What the Queen was really saying yesterday is that she does not belong to the flexible side of the human race. She did not suddenly start to disapprove of change when she became a grandmother; unsurprisingly, she was ever thus.

But the important point is that she is on the wrong side of the divide. It is part of the urban mythology of modern life that technology advances by geometric progression, with ever shorter times between scientific breakthroughs with ever greater power to change our lives. It is central to visions of ecological catastrophe, a kind of modern-day green millennialism, that technology is spinning out of control.

Again, it was ever thus. There is a tendency in human nature to see scientific advance as a threat to civilisation as we know it. But there is a stronger tendency to find things out, try things out, and push at the limits of what can be done. We have no choice, of course, but it is right that the questing spirit should prevail.

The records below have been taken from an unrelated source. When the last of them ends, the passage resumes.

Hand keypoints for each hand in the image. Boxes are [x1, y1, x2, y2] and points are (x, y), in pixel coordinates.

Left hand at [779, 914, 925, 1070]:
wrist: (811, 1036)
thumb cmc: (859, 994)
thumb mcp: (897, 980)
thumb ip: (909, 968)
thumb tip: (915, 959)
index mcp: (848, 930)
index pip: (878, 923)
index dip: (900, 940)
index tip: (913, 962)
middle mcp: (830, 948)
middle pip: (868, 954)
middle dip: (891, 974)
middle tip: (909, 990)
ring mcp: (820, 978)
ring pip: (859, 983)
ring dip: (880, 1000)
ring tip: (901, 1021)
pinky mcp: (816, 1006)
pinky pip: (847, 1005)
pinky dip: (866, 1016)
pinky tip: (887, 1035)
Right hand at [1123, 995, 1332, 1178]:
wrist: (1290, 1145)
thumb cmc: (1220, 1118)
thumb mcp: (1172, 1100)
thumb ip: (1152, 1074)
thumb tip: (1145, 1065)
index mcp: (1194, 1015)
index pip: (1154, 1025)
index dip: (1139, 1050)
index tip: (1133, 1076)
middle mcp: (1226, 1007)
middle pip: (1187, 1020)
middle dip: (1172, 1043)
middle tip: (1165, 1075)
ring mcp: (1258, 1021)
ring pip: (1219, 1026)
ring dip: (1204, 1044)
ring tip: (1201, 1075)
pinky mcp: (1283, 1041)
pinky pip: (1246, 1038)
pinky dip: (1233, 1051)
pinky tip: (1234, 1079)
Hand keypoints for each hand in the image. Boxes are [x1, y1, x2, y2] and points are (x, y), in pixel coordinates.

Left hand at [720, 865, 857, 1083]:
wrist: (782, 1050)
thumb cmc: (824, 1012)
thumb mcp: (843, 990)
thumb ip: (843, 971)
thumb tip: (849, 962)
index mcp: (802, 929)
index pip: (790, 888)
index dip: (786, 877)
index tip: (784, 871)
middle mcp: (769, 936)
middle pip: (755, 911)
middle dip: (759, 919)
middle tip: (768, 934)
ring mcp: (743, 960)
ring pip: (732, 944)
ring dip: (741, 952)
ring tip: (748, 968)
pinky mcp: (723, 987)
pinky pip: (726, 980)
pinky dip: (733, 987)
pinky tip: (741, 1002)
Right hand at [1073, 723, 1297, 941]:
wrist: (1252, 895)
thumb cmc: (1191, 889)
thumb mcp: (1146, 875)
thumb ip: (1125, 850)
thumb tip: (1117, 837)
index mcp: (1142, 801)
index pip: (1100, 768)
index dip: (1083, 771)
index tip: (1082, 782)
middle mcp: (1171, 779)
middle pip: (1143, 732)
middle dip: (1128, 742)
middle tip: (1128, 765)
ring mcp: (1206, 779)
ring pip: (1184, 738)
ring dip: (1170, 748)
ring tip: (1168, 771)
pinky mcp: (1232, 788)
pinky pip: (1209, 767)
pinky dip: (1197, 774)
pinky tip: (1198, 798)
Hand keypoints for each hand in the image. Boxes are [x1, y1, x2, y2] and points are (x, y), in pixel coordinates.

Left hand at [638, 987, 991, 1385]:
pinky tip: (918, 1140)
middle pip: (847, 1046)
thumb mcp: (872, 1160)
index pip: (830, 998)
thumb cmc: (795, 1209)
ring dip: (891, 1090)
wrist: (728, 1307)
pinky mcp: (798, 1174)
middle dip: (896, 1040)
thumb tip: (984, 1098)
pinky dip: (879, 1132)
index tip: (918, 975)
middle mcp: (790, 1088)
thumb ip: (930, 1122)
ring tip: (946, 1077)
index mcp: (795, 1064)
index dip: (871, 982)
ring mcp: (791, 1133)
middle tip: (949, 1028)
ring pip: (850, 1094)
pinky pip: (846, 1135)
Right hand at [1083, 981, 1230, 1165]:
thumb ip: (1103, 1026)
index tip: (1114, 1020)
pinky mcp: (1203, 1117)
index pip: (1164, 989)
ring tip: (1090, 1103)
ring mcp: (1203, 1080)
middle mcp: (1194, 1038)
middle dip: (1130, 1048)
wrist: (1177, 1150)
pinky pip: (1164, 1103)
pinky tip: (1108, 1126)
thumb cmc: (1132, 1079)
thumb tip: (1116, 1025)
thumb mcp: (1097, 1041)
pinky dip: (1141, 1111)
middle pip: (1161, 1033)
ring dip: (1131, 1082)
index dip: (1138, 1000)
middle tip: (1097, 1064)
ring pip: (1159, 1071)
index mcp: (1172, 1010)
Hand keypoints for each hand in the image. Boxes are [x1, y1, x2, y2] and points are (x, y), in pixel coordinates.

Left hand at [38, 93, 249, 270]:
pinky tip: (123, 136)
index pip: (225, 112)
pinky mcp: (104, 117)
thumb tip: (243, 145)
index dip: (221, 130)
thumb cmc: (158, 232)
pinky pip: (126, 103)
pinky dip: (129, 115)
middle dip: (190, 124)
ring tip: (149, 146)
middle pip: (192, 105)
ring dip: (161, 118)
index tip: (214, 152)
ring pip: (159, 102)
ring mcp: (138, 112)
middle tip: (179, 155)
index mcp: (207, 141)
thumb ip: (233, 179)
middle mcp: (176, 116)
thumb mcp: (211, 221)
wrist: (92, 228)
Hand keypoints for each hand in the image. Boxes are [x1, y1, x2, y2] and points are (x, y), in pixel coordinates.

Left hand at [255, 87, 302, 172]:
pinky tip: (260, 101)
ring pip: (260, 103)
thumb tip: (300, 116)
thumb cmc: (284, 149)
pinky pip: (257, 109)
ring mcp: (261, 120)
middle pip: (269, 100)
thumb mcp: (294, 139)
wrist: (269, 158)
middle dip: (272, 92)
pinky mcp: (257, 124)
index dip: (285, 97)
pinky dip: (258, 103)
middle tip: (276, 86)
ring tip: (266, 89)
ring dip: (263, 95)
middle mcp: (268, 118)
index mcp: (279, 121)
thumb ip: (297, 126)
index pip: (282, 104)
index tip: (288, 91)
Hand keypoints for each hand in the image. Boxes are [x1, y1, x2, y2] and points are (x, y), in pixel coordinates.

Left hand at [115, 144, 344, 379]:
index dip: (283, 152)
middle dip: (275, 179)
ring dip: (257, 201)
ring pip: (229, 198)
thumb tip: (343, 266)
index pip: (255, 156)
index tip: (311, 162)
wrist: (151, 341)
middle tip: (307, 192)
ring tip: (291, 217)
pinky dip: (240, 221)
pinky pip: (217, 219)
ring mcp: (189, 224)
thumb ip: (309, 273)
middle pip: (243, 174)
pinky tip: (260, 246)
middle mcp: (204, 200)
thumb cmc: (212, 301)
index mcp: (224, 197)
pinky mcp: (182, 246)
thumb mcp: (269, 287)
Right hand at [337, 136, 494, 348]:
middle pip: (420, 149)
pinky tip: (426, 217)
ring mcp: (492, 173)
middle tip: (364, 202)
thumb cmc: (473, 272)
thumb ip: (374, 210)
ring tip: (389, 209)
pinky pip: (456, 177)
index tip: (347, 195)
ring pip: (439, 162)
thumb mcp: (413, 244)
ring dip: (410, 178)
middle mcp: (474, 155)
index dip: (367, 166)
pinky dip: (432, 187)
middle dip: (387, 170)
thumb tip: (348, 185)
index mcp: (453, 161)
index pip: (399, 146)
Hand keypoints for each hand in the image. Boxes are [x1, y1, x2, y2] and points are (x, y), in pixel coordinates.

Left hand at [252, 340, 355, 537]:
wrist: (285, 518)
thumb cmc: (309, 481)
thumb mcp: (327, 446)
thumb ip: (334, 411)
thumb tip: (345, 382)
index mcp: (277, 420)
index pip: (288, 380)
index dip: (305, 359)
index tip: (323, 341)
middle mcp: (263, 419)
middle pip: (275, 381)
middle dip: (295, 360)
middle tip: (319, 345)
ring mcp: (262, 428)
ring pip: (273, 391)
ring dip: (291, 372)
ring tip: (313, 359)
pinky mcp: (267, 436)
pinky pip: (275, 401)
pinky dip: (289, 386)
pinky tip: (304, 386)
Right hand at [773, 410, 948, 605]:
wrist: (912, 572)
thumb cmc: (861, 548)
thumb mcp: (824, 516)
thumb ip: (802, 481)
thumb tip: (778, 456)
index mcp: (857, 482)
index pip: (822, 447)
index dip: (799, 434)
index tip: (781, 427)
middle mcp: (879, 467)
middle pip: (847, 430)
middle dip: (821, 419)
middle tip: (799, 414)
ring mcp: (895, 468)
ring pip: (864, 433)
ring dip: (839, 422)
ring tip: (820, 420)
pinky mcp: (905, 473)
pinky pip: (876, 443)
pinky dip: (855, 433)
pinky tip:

At the simplest level, "you can't teach an old dog new tricks" is a misunderstanding. Much of the new technology is designed specifically to enable people to cope with change. If people cannot use mobile phones and computers, they will not sell. Nowadays, electronic gadgets come with thick instruction booklets which most people throw away because they are so easy to use.

But there is a more profound point. There is no doubt that the pace of change in our understanding of the physics of the universe, the technology of information and the science of life is accelerating. This should be liberating and exhilarating. But, as scientists break boundaries in their explorations of higher maths, mind-bending physics and genetics, they have streaked away into areas where most people cannot follow.

Perhaps there always was a knowledge elite, from the scribes of Ancient Egypt to the professors of genetic manipulation, capable of terrifying the rest of us with the fear of that which we can only dimly grasp. But now scientific breakthroughs are translated into the way we do business at astonishing speed, and there are new dangers in the disconnection between the knowledge elite and society generally.

This has been demonstrated by the public alarm over the cloning of sheep and the possible cloning of people. This newspaper has argued that these fears are misplaced, but scientists do need to develop their understanding of the ethical and social contexts in which they work.

The route to democratic understanding, however, lies mainly in a wider realisation that trying to find the answer to the next problem, or how to make use of the answer to the last one, is the only way to control technology. It is not a message we would expect the Queen to like, but standing still is never the right thing to do.